10) WHAT’S THE NEXT EBOLA?

Ebola is by no means the only infectious disease that has the ability to spread on a mass scale, nor is it the only one for which we don’t have an approved drug or vaccine.

One of the more worrisome diseases among the public-health community is bird flu, a respiratory virus that has the ability to cause pandemics. Many viruses that originate in animals eventually make their way to humans–and once they do, some are transmissible from human to human. That hasn’t happened with bird flu yet, but if it did, it would likely be a disaster much greater than the current Ebola outbreak.

Another infectious disease that concerns experts is the Middle East Respiratory Syndrome (MERS), which was first reported in Saudi Arabia in 2012 and made its way west in May 2014, when two people brought the disease to the U.S.

11) THERE HAVE BEEN ONLY A FEW CASES OUTSIDE WEST AFRICA. WHY ARE PEOPLE FREAKING OUT?

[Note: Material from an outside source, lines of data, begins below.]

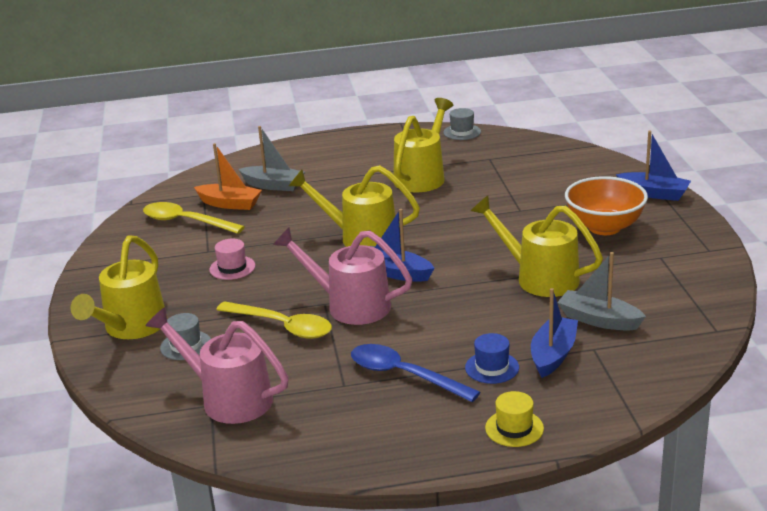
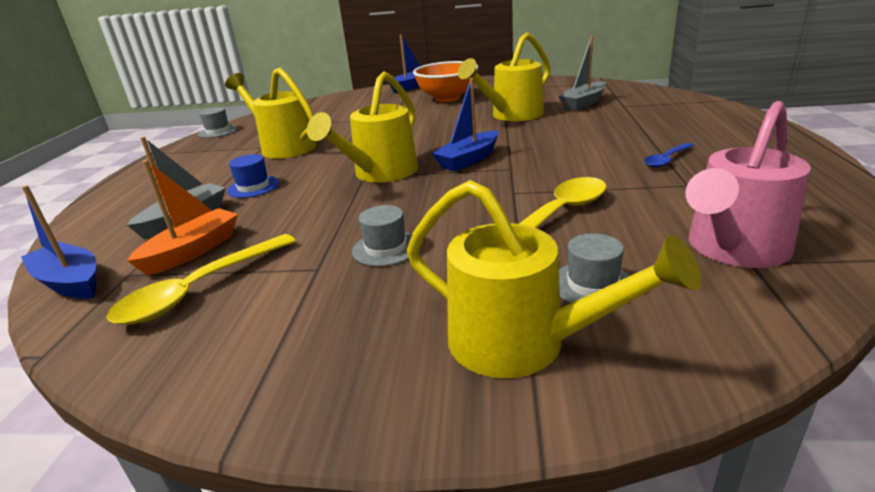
camera: 75 degrees left, 0 degrees up
(232, 268) = (386, 248): pink hat -> grey hat
(349, 305) = (524, 180): pink watering can -> none
(404, 375) = (666, 160): blue spoon -> blue spoon, size x0.57
(492, 367) = (651, 131): blue hat -> blue hat (253, 187)
(514, 428) = (744, 127): yellow hat -> none
(553, 355) = (632, 115): blue boat -> blue boat (70, 282)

The almost-zero probability of acquiring something like Ebola often doesn’t register at a time of mass paranoia–and that may just be human nature. “There are documented cases of people misunderstanding and fearing infectious diseases going back through history,” says Andrew Noymer, an associate professor of public health at the University of California at Irvine. “Stigmatization is an old game.”

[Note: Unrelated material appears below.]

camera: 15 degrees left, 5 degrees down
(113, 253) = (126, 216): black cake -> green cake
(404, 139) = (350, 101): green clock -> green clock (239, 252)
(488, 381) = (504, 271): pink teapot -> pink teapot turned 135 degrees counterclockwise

Like the first cases of HIV/AIDS, Ebola is something novel in the U.S. It is largely unknown to Americans, and its foreign origins may help spark fearful reactions. The fatality rate for those who do contract it is also high, and the often gruesome symptoms provoke strong, instinctual responses.

12) IS THERE ANYTHING I CAN DO TO HELP?

There is. Aid groups and organizations with programs already in place in Sierra Leone, Guinea and Liberia need money to make sure they have a consistent flow of resources to treat patients and protect health care workers. Doctors Without Borders/Médecins Sans Frontières (MSF) and the International Red Cross have been active in the region, and both accept monetary donations, through doctorswithoutborders.org and ifrc.org/en/get-involved/donate, respectively.

The nonprofit CDC Foundation, to which Facebook founder Mark Zuckerberg recently donated $25 million, accepts monetary donations on its site, cdcfoundation.org.

“There is definitely a need for more well-trained, well-managed medical and support staff to safely and efficiently care for patients,” said an MSF spokesperson.

Health care workers with experience dealing with infectious diseases can volunteer through USAID (usaid.gov/ebola/volunteers). Finally, $10 donations can be made to WHO by texting EBOLA to 27722, which will support relief efforts in West Africa.